=== DATA TO EXAMINE ===

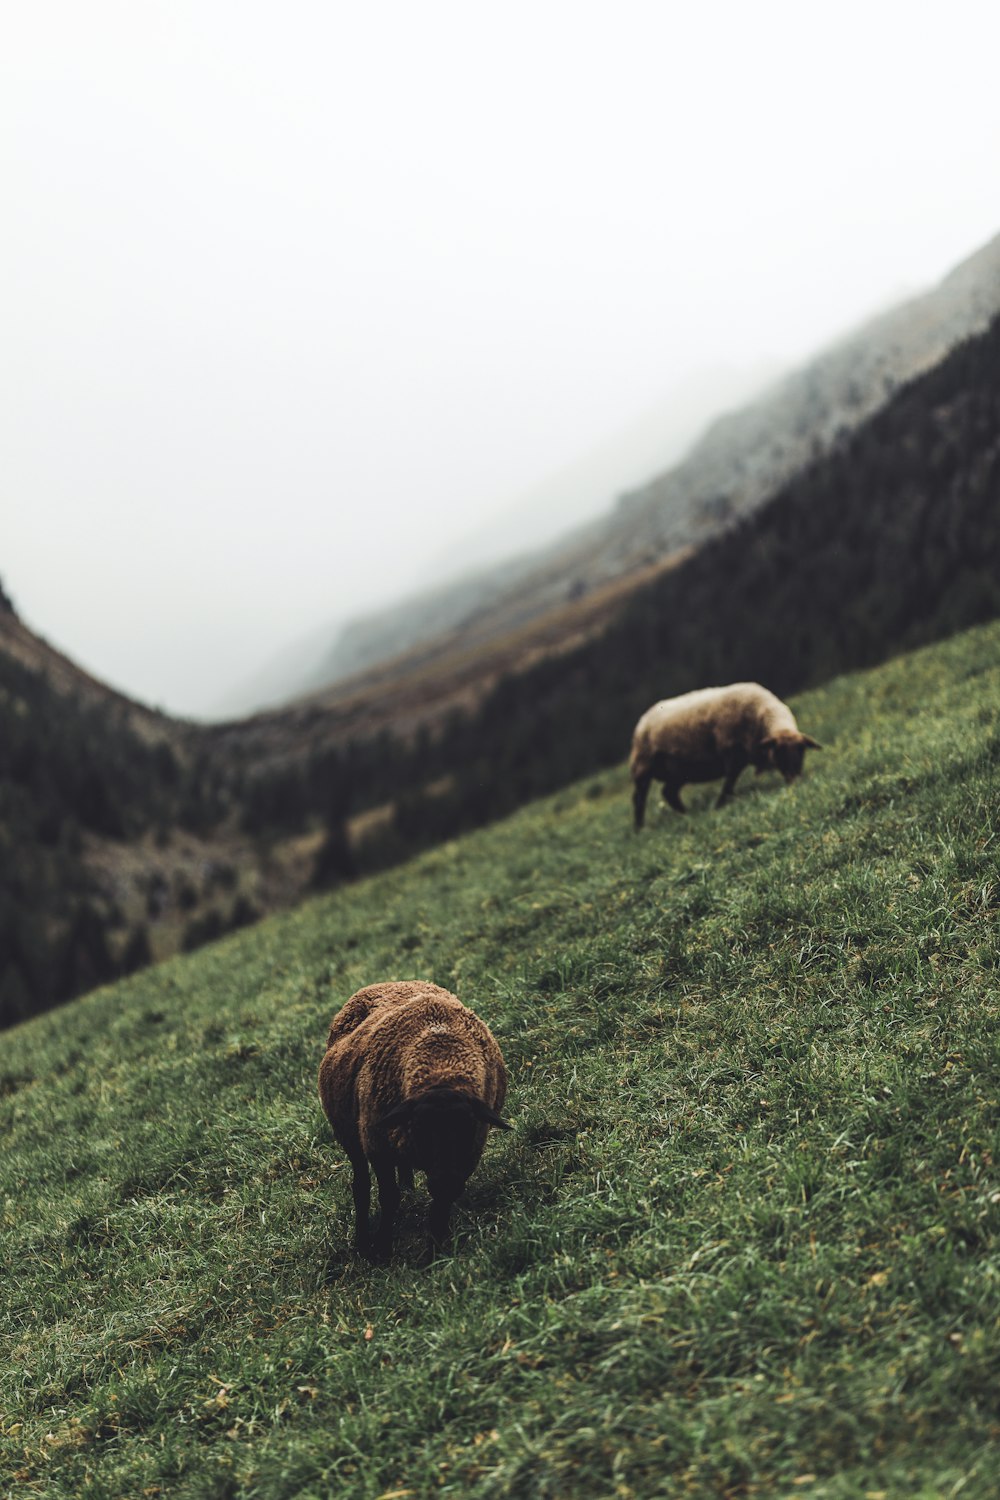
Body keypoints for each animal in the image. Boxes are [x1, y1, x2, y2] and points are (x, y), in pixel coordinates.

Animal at [319, 978, 512, 1260]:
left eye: (467, 1128)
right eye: (423, 1130)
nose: (444, 1180)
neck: (442, 1065)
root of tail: (387, 982)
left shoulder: (468, 1154)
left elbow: (442, 1201)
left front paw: (437, 1247)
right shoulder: (378, 1147)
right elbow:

===

## TASK REQUIREMENTS
In your copy of the entries above, keep the text exact and leave out the pictures.

## SOLUTION TO THE PROBLEM
Body keypoints for each animal in the image. Boxes are [x1, y1, x2, y2] and points are (x, y), in pixel coordinates.

Animal at [319, 978, 512, 1260]:
left eye: (467, 1128)
right eye: (423, 1130)
nose: (444, 1180)
neck: (442, 1065)
root of tail: (387, 982)
left shoulder: (468, 1154)
left elbow: (442, 1201)
left front paw: (437, 1247)
right shoulder: (378, 1147)
right elbow:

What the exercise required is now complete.